Just over a decade ago I was enrolled in a fantastically expensive and exclusive private school that treated my friends and I like hothouse flowers. From there, I went directly to an enormous urban public research university, a veritable boiler room of meritocracy. It was in many ways a rude awakening, but the rudest transition of all was in the kind of ethical attitudes I suddenly encountered for the first time. University brought a more diverse crowd in every way, in terms of ethnicity, religion, class, wealth, etc; that was all to the good. What wasn’t good was the toxic way in which the school’s “total sink-or-swim environment” interacted with people who genuinely didn’t care about anything but their score.

Why was this such a shock to me? Because at the private school NO ONE had cared about their score, or at least not enough to cheat. After all, the school’s academic standards were known to be generally high, and odds were good that every student would at least get into a safety school. There was little need to compete for scholarships; and if all else failed, students from wealthy families (i.e., almost all the students) had other options to fall back on.

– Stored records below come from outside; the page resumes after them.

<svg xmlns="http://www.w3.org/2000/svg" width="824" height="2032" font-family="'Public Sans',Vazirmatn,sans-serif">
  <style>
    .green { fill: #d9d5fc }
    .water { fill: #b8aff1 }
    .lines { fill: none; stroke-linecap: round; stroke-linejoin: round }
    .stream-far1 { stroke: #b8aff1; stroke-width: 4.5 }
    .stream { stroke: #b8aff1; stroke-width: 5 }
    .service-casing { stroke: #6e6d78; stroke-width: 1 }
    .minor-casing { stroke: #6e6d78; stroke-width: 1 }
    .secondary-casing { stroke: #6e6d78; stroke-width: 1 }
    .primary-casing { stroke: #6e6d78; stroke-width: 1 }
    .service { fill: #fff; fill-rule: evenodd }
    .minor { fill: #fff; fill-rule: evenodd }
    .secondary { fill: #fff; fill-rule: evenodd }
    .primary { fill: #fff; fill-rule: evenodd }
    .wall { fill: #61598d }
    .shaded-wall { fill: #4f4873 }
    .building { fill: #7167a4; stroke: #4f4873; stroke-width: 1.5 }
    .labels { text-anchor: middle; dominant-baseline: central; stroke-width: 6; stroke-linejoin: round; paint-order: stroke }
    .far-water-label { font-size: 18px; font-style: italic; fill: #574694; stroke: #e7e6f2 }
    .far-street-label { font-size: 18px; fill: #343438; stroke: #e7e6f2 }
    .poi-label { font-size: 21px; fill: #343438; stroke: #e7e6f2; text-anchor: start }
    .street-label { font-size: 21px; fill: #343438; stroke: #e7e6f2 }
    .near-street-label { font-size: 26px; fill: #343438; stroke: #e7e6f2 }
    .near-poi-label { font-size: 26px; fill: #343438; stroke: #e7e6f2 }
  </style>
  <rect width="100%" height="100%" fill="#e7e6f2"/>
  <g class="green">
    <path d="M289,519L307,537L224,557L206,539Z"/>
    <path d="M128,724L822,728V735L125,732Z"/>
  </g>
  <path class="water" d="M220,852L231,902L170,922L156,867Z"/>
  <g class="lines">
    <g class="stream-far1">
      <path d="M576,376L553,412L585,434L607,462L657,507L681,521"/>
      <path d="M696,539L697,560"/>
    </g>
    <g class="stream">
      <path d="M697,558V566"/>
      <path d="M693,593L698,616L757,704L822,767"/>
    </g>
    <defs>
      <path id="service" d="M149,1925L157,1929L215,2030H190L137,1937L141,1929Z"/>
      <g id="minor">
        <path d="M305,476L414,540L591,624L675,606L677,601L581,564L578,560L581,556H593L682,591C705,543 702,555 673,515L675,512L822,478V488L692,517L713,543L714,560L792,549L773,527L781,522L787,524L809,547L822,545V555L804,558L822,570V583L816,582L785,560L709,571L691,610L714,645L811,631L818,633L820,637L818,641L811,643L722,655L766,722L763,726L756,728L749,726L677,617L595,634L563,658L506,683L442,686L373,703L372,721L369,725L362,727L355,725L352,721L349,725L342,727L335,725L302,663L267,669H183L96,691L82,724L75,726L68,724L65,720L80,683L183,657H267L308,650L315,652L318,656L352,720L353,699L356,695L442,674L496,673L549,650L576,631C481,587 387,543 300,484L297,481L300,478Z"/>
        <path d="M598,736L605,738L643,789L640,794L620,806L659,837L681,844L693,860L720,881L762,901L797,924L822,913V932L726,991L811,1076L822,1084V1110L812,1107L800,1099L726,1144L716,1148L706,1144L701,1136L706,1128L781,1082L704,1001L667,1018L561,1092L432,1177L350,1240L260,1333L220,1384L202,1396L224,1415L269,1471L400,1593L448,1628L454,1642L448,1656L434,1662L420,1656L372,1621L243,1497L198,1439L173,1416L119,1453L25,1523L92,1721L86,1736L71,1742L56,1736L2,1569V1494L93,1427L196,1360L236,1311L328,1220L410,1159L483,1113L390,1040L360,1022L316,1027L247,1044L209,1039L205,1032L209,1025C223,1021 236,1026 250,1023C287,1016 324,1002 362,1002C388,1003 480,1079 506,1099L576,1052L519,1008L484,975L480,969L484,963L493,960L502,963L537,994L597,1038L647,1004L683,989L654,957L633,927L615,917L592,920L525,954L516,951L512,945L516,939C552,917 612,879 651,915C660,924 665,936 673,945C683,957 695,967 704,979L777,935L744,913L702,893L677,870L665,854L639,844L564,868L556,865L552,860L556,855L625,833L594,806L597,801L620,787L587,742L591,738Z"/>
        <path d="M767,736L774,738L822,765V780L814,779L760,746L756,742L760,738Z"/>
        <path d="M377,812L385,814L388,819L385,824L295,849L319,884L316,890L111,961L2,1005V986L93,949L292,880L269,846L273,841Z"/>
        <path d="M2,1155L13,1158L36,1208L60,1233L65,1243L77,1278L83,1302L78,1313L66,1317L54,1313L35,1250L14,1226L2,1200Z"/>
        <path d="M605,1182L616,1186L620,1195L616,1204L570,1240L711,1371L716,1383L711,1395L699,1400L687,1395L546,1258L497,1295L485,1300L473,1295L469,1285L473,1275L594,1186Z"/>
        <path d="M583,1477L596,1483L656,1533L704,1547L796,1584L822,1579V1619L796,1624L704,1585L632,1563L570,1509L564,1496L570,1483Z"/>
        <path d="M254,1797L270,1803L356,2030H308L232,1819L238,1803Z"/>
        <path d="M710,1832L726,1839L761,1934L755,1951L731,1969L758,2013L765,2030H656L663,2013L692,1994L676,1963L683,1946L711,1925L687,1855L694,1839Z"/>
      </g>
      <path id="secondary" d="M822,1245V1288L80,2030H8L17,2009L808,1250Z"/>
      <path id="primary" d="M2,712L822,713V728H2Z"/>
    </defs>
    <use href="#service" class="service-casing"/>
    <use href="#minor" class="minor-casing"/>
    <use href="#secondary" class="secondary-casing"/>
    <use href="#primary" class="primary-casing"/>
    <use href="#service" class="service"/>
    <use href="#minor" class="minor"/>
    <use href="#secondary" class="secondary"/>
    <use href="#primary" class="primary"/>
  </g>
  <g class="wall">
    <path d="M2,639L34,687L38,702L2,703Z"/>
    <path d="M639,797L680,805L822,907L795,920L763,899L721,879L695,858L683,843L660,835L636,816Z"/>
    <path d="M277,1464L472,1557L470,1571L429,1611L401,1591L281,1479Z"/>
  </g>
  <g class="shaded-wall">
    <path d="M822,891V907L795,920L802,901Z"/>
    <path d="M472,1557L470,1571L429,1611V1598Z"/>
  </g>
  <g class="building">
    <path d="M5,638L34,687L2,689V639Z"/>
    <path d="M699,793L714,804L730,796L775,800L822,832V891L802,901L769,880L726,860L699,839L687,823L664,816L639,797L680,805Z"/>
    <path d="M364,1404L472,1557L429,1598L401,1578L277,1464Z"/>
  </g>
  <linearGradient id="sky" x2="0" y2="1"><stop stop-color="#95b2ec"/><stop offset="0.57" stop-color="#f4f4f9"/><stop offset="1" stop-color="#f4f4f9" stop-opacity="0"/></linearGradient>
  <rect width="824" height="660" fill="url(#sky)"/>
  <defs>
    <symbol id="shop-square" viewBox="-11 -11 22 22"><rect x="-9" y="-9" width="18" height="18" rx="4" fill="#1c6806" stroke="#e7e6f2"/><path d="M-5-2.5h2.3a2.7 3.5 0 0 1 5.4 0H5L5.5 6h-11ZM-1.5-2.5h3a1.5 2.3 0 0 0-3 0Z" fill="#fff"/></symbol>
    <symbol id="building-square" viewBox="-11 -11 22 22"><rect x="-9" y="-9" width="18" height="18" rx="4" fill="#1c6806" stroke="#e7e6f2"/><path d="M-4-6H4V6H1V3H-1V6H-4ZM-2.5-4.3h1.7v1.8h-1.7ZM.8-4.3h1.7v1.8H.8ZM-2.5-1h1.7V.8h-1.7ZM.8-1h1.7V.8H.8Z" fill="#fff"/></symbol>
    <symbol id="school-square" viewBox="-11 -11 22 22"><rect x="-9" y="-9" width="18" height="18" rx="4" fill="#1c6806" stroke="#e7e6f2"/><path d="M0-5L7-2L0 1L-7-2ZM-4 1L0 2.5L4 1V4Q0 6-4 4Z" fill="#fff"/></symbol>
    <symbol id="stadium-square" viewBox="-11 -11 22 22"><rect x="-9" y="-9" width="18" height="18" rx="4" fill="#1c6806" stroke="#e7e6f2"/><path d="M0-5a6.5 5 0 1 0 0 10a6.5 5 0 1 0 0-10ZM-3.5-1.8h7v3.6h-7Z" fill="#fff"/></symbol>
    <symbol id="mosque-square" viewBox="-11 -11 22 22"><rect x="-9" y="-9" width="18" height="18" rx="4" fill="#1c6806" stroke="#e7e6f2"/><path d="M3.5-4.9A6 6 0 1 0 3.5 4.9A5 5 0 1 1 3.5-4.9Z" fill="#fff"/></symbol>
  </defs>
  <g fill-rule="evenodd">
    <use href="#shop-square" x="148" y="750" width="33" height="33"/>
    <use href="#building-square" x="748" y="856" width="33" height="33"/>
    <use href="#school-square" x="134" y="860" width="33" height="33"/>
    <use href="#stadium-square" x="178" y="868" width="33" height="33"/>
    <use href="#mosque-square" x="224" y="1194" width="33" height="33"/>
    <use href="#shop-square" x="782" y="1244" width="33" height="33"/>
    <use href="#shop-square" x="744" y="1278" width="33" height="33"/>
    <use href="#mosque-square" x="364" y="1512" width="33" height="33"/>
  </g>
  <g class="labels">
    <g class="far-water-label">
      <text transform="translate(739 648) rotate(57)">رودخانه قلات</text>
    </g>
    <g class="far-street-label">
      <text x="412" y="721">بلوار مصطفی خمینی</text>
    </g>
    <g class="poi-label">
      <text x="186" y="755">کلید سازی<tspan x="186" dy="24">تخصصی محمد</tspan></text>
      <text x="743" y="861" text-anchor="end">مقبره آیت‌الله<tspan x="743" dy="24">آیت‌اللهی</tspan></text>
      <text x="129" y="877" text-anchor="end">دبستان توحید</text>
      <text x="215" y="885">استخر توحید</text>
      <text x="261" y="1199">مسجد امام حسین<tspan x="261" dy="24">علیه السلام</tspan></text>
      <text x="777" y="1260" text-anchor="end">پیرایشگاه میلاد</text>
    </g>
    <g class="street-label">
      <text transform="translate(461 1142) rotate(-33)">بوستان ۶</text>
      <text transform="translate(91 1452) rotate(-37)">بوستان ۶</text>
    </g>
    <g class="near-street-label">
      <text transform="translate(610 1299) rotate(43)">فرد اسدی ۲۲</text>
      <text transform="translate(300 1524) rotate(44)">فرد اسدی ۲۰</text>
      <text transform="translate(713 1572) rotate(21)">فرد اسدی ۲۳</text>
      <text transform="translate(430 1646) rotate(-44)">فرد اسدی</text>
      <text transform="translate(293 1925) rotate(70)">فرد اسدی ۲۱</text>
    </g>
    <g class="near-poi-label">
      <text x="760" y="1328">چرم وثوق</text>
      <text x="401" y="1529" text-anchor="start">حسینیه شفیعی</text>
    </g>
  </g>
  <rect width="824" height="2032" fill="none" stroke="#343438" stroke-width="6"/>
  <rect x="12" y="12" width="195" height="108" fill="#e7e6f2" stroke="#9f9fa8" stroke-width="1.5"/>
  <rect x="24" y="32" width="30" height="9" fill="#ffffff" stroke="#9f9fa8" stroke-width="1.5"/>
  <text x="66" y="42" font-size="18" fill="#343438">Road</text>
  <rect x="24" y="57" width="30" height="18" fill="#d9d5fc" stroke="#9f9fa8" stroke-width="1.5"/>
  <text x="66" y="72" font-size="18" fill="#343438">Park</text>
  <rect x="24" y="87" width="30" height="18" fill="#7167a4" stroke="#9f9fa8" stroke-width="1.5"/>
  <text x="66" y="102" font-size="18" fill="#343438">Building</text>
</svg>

For the most part, the “strivers” at the public university didn’t have those other options, and their potential future employers were not going to perform extensive background checks to see if they really earned their STEM degrees honestly. And yes, unfortunately, foreign students from developing countries earned themselves a particularly bad reputation for this; the incentives for them were stacked against integrity at every step.

In retrospect, I’d have been a lot happier at a more expensive private liberal arts college. Meritocracy without integrity is for the birds. If a sense of integrity can’t be maintained among the current crop of students at Stuy, then maybe it would be better for the school to close, rather than risk further darkening the general reputation of the kind of student who still goes there.

Yep: competition’s a bitch. The more I ruminate on it, the more I think I was just lucky to be born into a small generational cohort.